On March 23, 2026, the legislature of Oklahoma passed Oklahoma SB546, a comprehensive privacy law that will go into effect on January 1, 2027. This new privacy law will provide residents of Oklahoma with privacy rights and will impose compliance obligations upon certain businesses, such as the requirement to have a Privacy Policy that includes all of the disclosures required by this law. In this article, we will discuss the following aspects of Oklahoma’s privacy law so that you can be ready for its requirements:
- Who needs to comply with Oklahoma’s privacy law;
- The definition of “personal data” under this law;
- The privacy rights provided to residents of Oklahoma;
- The Privacy Policy requirements of Oklahoma SB546;
- Penalties for non-compliance; and
- How Termageddon will manage updates for Oklahoma’s privacy law.
Table of Contents
Who needs to comply with Oklahoma’s privacy law?
Oklahoma’s privacy law applies to anyone who does business in Oklahoma or that produces a product or service targeted to residents of the state and, that during a calendar year:
- Control or process the personal data of at least 100,000 residents of Oklahoma; or
- Control or process the personal data of at least 25,000 residents of Oklahoma and derive over 50% of gross revenue from the sale of personal data.
Oklahoma SB546 does not apply to nonprofit organizations so only for profit organizations will need to comply with this law. Notably, Oklahoma’s privacy law applies to organizations that are formed in or headquartered in outside of Oklahoma as well, if they meet the factors above.
How does Oklahoma SB546 define “personal data”?
Since this privacy law applies to organizations controlling or processing a certain amount of personal data of residents of Oklahoma, it is important to determine how this privacy law defines “personal data.” Oklahoma SB546 defines “personal data” as “any information including sensitive data that is linked or reasonably linkable to an identified or identifiable individual.”
This means that personal data commonly collected through business websites such as names, emails, phone numbers, physical addresses, and IP addresses, would be considered “personal data” under Oklahoma’s privacy law.
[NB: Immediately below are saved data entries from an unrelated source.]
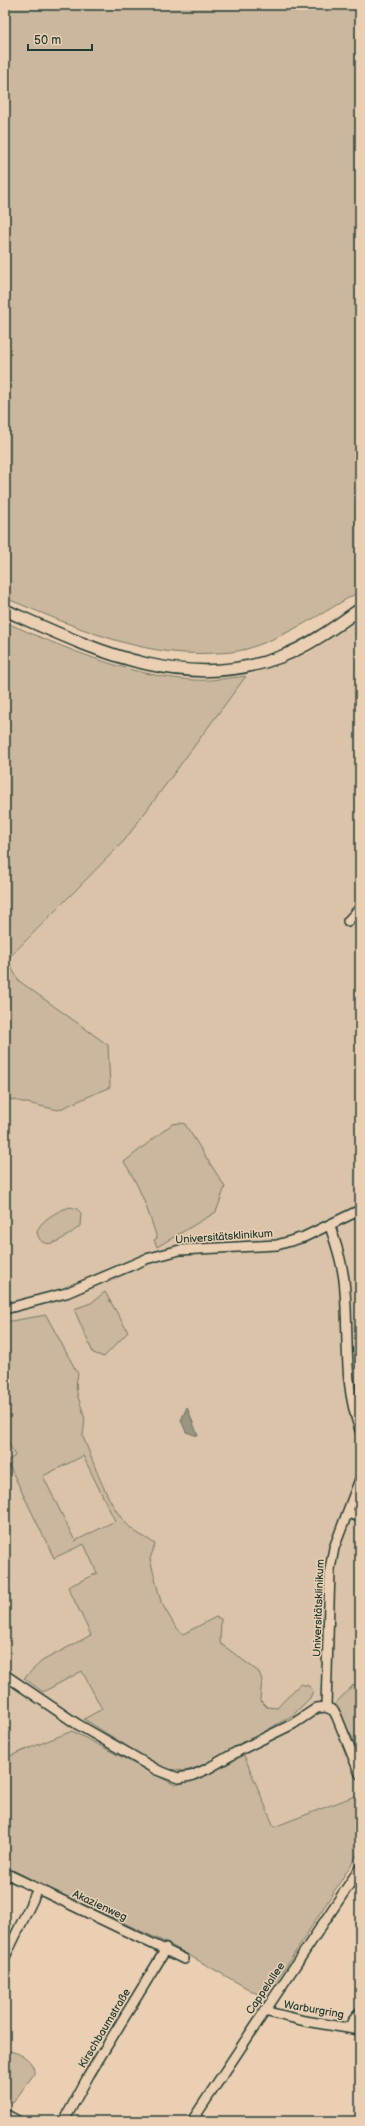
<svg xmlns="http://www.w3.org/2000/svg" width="365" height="2126" font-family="'Balsamiq Sans',sans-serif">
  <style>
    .built { fill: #dac3a8 }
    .green { fill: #cab79d; stroke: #747a68; fill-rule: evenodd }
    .water { fill: #9a9580; stroke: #697262 }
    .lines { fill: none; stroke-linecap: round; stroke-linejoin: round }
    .minor-casing { stroke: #1f3d34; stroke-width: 12 }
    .tertiary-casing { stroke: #1f3d34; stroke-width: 14 }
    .minor { stroke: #ebcfb2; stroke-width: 9 }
    .tertiary { stroke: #ebcfb2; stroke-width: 11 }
    .labels { text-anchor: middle; stroke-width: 3; stroke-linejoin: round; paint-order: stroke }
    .street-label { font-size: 11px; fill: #1f3d34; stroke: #ebcfb2 }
  </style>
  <rect width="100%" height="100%" fill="#ebcfb2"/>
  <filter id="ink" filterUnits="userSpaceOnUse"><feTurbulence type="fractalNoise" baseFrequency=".025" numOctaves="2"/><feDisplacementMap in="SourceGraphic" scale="8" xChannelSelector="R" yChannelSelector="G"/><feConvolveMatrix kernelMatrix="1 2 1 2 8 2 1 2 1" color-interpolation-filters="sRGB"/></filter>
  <g filter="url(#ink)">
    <path class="built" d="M360 620V1797H352L274 1827 244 1755 204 1777 175 1785 72 1731 5 1758V1098L58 1110 108 1045 19 981 8 961 124 841 246 676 307 654Z"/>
    <path class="green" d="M5 5H360V591C323 613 287 636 247 649 236 652 224 653 214 653 140 658 72 625 5 598Z
      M5 622C65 648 128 676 194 680 211 681 229 678 246 676L124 841 7 960 19 981 108 1045 110 1087 58 1110 5 1098Z
      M180 1123 185 1124 225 1187 216 1212 157 1247 154 1240 157 1238C148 1211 140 1186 124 1162L172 1124Z
      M71 1207 77 1209 81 1213 80 1226C69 1235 42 1257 37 1232 39 1221 60 1209 71 1207Z
      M105 1292 128 1332 104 1357 93 1353 74 1309 91 1303Z
      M46 1315 78 1374C73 1393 80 1398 84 1416 86 1422 83 1430 83 1437 95 1465 108 1509 132 1529 138 1535 148 1538 155 1544L150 1559 161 1602 175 1626 183 1634 216 1617 221 1619 220 1643 259 1672 262 1680 260 1700 267 1707 277 1708 300 1684 309 1686 313 1691 310 1698 293 1715 207 1765 185 1771 167 1769 155 1764 84 1719 102 1709 82 1671 43 1692 24 1678 42 1661 91 1635 68 1587 97 1573 84 1544 54 1558 7 1461 15 1456 8 1442 5 1444V1322ZM83 1456 115 1521 75 1541 43 1476Z
      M354 1684 360 1689V1751L334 1705Z
      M72 1731 175 1785 204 1777 244 1755 274 1827 352 1797H360V1851L287 1965 266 1994 261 1996 169 1944 46 1887 5 1866V1758Z
      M9 2051C21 2053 35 2061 34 2074L13 2103 5 2100V2059Z"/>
    <path class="water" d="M187 1407 198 1436 186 1432 181 1420Z"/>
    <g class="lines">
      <defs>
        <path id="minor" d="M348 921 360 908
          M330 1226C337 1247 344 1269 345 1291 349 1341 343 1381 360 1430
          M5 1309 66 1293 146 1259 180 1250 277 1245 304 1237 360 1210
          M348 1513 360 1517
          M5 1675 77 1724 157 1770 178 1778 191 1776 207 1769 240 1750 293 1724 317 1708 326 1707 334 1711 337 1717 360 1774
          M326 1707 330 1569 334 1548 360 1479
          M5 1873 184 1959
          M5 1957 38 1889
          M264 2011 305 2021 360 2030
          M351 2028 352 2022 360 2012
          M5 2114 18 2121
          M64 2121 89 2075 166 1949
          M192 2121 360 1868"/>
        <path id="tertiary" d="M5 610C93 649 182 694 280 657 309 646 335 627 360 609"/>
      </defs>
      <use href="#minor" class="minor-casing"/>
      <use href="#tertiary" class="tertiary-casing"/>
      <use href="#minor" class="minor"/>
      <use href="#tertiary" class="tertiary"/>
    </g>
  </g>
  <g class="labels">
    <g class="street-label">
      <text transform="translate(224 1236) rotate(-4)" y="4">Universitätsklinikum</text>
      <text transform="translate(318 1608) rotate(-88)" y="4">Universitätsklinikum</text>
      <text transform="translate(100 1905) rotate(25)" y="4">Akazienweg</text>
      <text transform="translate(265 1988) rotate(-56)" y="4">Cappelallee</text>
      <text transform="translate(314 2009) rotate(10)" y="4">Warburgring</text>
      <text transform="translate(104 2028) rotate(-59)" y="4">Kirschbaumstraße</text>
    </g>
  </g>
  <rect width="365" height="2126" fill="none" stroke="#ebcfb2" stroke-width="20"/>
  <rect x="10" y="10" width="345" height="2106" fill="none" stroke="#1f3d34" stroke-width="1.5" filter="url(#ink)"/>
  <path d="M28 44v6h64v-6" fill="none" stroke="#1f3d34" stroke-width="2"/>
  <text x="34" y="44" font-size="12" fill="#1f3d34" stroke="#ebcfb2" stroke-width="3" paint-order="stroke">50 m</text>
</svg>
The privacy law does specifically exempt de-identified data or publicly available information from the definition of “personal data.”
What are the privacy rights provided by Oklahoma’s privacy law?
Oklahoma SB546 provides the following privacy rights to residents of the state:
- Confirm whether the controller is processing the consumer’s personal data;
- Access personal data;
- Correct inaccuracies in the personal data;
- Delete personal data;
- Obtain a copy of the personal data in a portable and readily usable format that allows the consumer to transmit the data to another controller, where the processing is carried out by automated means;
- Opt out of targeted advertising;
- Opt out of the sale of personal data;
- Opt out of profiling in furtherance of a decision that produces a legal or similarly significant effect;
- The right to not be discriminated against based upon the exercise of privacy rights.
Businesses that are required to comply with this law have 45 days from a receipt of a request to exercise privacy rights to reply to the consumer, though this period may be extended by an additional 45 days if needed. Consumers also have the ability to appeal a refusal to exercise a particular privacy right.
What are the Privacy Policy requirements of Oklahoma SB546?
Oklahoma SB546 requires businesses that are subject to this law to provide consumers with an accessible and clear Privacy Policy that includes the following disclosures:
- The categories of personal data processed;
- The purpose for processing the personal data;
- How consumers can exercise their privacy rights, including how to appeal a privacy rights decision;
- The categories of personal data shared with third parties, if any;
- The categories of third parties with whom the personal data is shared, if any;
- Whether personal data is sold or processed for targeted advertising. If personal data is sold or used for targeted advertising, how a consumer can opt out of such sale or use.
What are the penalties for failing to comply with Oklahoma’s privacy law?
Oklahoma’s privacy law will be enforced by the State’s Attorney General, who can impose penalties of up to $7,500 per violation. Usually, in the privacy law enforcement landscape, per violation means per person whose privacy rights were infringed upon. For example, if a website has 100 website visitors from Oklahoma without a compliant Privacy Policy, the fine could be calculated by multiplying 100 by $7,500, which can lead to very high penalties.
How will Termageddon handle updates for Oklahoma SB546?
We have been tracking this privacy law since its inception and through its many iterations. We will continue to track it for any amendments, rules and regulations. We will email all affected customers prior to the effective date of January 1, 2027 in order to make updates to Privacy Policies.